The San Francisco Chronicle takes a deep look at the impact of The UFC
In the Sunday, November 26th edition of The San Francisco Chronicle, writer Tom Fitzgerald explores the astronimical growth of mixed martial arts, repeatedly pointing to last weekend's UFC card at the Arco Arena in Sacramento, California, as a prime example.
Despite Fitzgerald's handful of less than subtle attempts to sensationalize the level of violence embraced by the sport with comments like "This is a sport that not only condones hitting a man when he's down; it rewards it," the analysis is, for the most part, fair and balanced as the author explores the current mixed martial arts craze amongst young males.
Interestingly enough, Fitzgerald goes beyond the usual and looks at everything from the sport's tattoo culture to the unique demographics of its fighters relative to those of their boxing counterparts.
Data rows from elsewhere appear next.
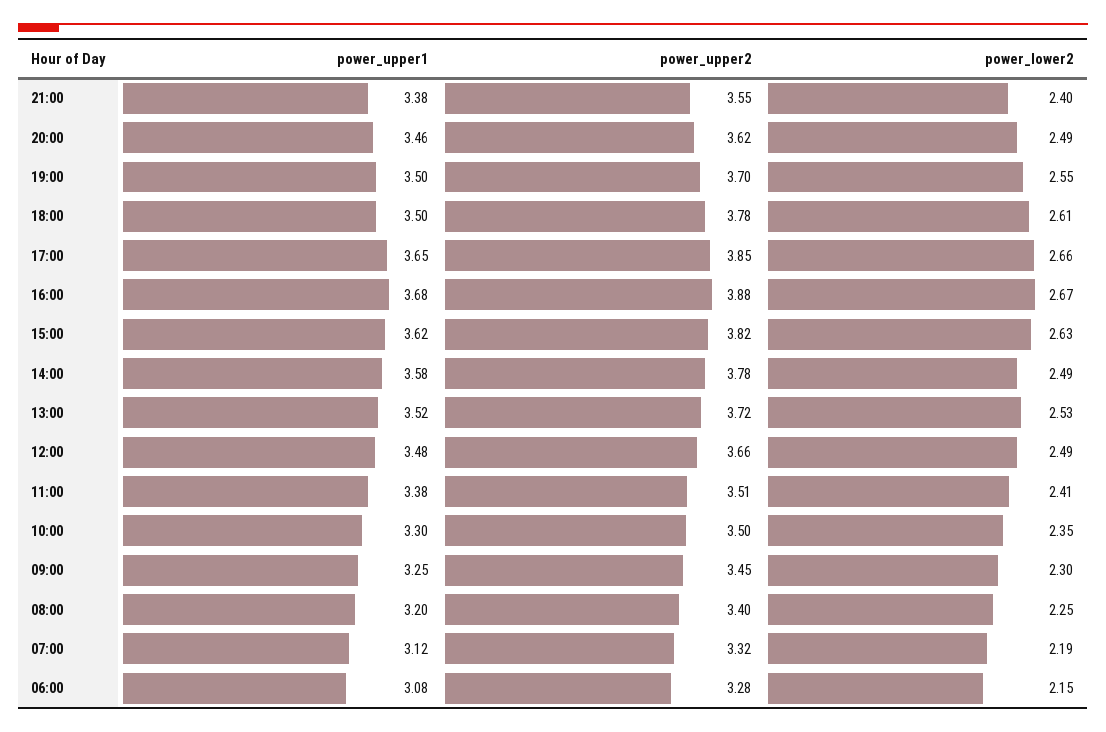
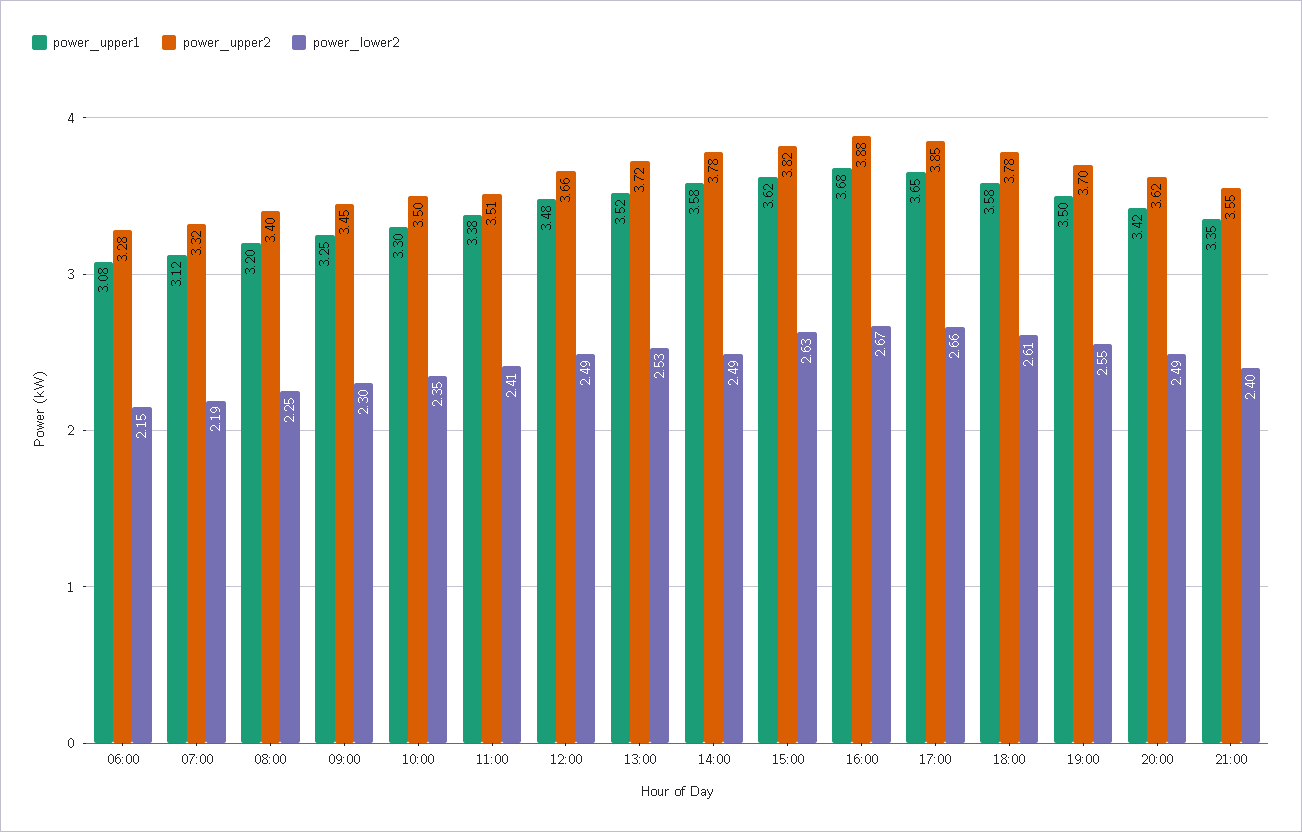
power_upper1, 21:00: 3.38 -> 3.35
power_upper1, 20:00: 3.46 -> 3.42
power_upper1, 18:00: 3.5 -> 3.58

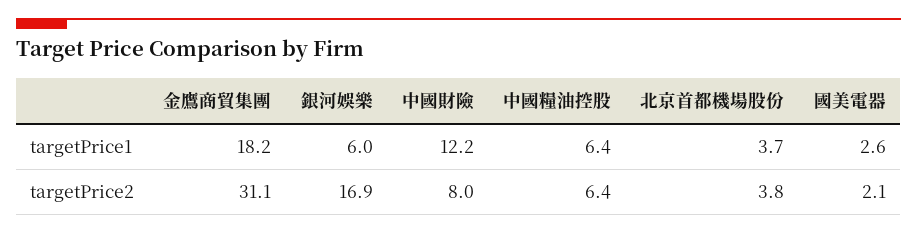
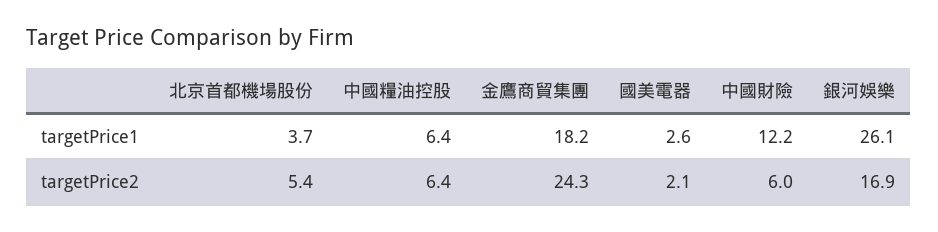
銀河娛樂, targetPrice1: 6 -> 26.1
金鷹商貿集團, targetPrice2: 31.1 -> 24.3
中國財險, targetPrice2: 8 -> 6
北京首都機場股份, targetPrice2: 3.8 -> 5.4

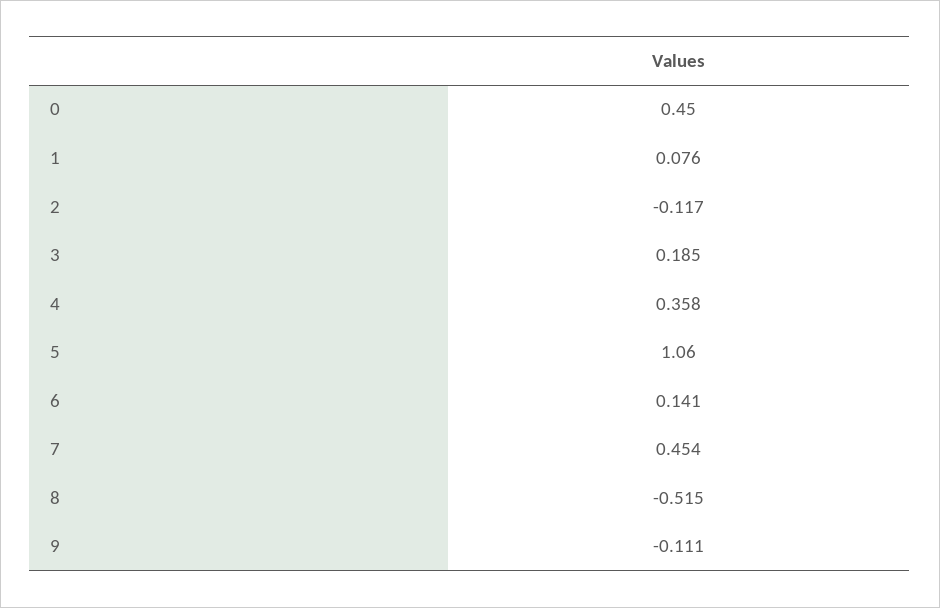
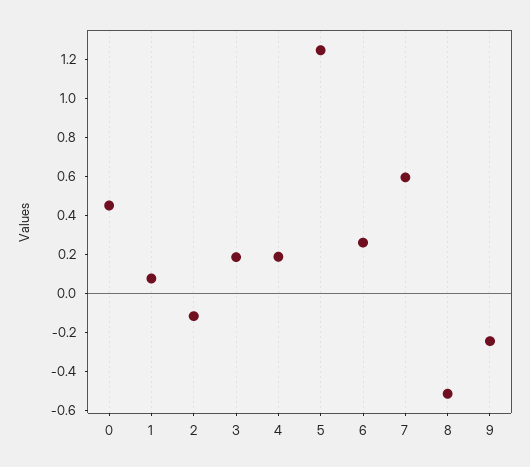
4: 0.358 -> 0.2
5: 1.06 -> 1.25
6: 0.141 -> 0.25
7: 0.454 -> 0.6
9: -0.111 -> -0.25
"Unlike boxing, which is dominated in North America by African Americans and Latinos, the UFC stable has many white fighters. They come from college wrestling or martial arts backgrounds that traditionally attract more whites," he writes. Fitzgerald points to UFC champion Chuck Liddell's college degree in accounting and heavyweight contender Jeff Monson's degree in psychology as examples.
Of course, the level of threat that mixed martial arts poses to the future of professional boxing is discussed. While UFC President Dana White declares that the death of boxing is imminent, HBO Senior Vice President of Pay-Per-View, Mark Taffet, offers a far different perspective, pointing to the fact that, in 2006, his network enjoyed its second most successful year in the Pay-Per-View business since it entered it in 1991.
White is quoted in the article as saying, "People are fed up with all the BS and politics that happen in boxing. This sport is still so pure. You don't have all these different organizations, or 'This guy won't fight that guy because he wants too much money."
A lack of organizations in MMA? Please. That's sheer propaganda and an excellent attempt by Dana to deny that The UFC is facing more competition than ever. If anything, mixed martial arts has reached the point of over-saturation as evidenced by paid attendance figures at events of all sizes that have taken place within the last six to eight months.